### [What the task asks]
Keep only the lines of the material below that contain the word "Wundtstraße". Copy those lines.

### [Records for this exercise]
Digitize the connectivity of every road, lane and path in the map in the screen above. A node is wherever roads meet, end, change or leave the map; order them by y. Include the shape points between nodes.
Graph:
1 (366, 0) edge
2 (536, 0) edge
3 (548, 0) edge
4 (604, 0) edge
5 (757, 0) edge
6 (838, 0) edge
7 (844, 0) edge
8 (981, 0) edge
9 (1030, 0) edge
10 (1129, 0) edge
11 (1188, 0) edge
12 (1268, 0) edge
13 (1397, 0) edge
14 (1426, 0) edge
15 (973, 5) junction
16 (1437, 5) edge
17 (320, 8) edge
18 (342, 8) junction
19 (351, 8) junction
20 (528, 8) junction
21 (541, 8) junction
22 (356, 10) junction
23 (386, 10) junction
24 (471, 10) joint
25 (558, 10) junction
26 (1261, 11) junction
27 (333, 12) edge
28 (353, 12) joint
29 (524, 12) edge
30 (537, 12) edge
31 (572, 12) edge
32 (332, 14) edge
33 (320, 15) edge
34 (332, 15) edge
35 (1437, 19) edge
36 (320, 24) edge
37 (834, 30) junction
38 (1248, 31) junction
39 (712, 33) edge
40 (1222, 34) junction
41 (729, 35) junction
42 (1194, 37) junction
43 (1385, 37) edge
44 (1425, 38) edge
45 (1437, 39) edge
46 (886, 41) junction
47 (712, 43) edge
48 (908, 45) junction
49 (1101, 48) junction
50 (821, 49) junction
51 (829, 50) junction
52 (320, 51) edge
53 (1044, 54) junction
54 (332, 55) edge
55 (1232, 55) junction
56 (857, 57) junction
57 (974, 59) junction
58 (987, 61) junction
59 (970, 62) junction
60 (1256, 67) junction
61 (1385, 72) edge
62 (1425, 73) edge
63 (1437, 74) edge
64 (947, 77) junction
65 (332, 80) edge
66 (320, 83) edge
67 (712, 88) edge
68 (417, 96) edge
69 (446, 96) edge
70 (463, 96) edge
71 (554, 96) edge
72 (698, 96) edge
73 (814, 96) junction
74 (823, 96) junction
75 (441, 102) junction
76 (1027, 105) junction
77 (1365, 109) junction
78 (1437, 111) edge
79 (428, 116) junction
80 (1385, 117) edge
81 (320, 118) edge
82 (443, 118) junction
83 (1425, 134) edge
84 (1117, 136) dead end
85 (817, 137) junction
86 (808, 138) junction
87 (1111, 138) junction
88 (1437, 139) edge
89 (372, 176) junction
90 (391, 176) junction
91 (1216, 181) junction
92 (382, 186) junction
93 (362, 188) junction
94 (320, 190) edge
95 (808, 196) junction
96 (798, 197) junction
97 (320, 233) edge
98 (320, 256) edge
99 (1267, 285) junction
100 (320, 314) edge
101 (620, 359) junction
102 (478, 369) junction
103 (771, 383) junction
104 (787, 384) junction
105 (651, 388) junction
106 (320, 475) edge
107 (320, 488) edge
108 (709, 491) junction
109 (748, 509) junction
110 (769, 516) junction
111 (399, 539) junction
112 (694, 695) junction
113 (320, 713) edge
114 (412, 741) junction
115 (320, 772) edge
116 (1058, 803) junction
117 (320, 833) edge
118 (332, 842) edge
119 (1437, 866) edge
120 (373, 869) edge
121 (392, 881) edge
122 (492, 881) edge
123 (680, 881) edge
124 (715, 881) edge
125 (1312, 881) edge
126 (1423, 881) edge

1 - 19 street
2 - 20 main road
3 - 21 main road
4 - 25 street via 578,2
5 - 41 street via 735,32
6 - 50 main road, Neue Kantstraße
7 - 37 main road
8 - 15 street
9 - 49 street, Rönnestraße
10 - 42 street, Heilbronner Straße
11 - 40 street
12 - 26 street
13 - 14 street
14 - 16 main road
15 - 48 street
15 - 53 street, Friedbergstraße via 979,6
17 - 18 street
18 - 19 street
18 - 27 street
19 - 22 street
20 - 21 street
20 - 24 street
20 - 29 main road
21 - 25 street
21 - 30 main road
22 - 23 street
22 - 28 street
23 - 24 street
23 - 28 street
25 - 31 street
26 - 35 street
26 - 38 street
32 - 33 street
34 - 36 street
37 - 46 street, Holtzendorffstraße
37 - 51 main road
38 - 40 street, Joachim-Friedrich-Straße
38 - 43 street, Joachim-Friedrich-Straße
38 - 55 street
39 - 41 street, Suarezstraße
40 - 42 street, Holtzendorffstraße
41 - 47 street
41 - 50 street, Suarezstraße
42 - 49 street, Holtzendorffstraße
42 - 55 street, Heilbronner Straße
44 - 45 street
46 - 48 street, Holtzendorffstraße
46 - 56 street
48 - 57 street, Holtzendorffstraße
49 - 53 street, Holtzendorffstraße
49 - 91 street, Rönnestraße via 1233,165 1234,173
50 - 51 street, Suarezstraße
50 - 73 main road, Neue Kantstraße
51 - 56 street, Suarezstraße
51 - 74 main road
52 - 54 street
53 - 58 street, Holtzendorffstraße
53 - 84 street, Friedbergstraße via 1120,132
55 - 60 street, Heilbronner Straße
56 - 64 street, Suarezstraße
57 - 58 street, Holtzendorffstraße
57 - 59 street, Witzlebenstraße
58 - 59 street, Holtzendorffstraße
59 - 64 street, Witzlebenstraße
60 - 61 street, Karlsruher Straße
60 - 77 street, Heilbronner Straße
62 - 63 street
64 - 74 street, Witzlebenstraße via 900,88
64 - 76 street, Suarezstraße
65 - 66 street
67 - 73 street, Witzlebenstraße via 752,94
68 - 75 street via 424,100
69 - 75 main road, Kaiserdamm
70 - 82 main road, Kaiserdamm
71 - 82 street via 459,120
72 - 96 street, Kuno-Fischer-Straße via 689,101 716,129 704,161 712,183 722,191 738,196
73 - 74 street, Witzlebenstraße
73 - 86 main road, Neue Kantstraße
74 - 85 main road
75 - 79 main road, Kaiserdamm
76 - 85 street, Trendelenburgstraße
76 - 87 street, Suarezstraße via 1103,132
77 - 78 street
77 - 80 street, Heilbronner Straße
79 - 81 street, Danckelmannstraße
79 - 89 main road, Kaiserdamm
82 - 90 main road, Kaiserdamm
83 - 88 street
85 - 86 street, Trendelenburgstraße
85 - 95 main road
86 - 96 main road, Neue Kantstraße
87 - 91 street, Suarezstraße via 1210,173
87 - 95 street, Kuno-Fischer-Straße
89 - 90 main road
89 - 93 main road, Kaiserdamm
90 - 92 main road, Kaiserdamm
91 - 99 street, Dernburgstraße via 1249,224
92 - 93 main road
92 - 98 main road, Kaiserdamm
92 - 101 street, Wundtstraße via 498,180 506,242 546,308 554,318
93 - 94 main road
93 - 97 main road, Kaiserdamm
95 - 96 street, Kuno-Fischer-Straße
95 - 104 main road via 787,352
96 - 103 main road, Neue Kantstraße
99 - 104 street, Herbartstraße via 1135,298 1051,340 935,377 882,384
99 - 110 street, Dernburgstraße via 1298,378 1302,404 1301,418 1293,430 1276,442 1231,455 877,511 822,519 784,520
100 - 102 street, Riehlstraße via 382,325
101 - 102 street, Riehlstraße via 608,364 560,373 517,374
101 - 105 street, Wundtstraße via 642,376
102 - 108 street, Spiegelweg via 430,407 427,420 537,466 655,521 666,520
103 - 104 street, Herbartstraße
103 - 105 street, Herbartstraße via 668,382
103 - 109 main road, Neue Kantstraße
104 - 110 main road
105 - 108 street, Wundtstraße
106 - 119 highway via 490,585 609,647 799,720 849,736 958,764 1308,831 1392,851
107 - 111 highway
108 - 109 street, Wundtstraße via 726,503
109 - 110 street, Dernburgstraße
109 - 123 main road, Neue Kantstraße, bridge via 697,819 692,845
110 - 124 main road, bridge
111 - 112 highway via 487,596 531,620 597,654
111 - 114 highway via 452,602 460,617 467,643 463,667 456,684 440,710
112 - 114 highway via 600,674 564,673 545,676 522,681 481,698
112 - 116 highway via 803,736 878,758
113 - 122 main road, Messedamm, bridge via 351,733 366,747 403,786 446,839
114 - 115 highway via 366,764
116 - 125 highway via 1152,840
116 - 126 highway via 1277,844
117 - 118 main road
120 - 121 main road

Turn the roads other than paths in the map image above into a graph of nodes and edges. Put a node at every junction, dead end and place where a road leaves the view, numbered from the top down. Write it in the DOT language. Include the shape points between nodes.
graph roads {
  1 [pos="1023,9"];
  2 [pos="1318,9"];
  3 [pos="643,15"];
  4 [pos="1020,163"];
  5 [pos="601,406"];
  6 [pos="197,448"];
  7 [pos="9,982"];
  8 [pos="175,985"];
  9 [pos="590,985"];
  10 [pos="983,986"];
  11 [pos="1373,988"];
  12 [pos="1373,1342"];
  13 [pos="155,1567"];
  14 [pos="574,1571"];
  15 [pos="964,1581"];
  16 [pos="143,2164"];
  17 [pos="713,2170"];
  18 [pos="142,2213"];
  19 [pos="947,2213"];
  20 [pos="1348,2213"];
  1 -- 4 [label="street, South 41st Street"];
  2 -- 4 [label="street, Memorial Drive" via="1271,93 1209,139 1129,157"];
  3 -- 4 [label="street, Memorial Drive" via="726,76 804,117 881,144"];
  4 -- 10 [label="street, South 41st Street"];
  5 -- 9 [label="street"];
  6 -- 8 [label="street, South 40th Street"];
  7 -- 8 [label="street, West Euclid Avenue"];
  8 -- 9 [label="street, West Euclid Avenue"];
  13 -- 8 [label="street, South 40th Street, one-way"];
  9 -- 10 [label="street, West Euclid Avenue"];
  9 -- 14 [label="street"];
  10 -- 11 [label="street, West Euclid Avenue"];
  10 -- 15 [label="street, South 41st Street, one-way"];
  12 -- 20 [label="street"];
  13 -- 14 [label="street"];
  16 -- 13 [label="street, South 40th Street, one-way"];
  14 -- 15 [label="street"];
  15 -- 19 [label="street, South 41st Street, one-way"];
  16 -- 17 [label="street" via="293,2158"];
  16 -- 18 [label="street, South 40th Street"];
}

### [Written answer]
92 - 101 street, Wundtstraße via 498,180 506,242 546,308 554,318
101 - 105 street, Wundtstraße via 642,376
105 - 108 street, Wundtstraße
108 - 109 street, Wundtstraße via 726,503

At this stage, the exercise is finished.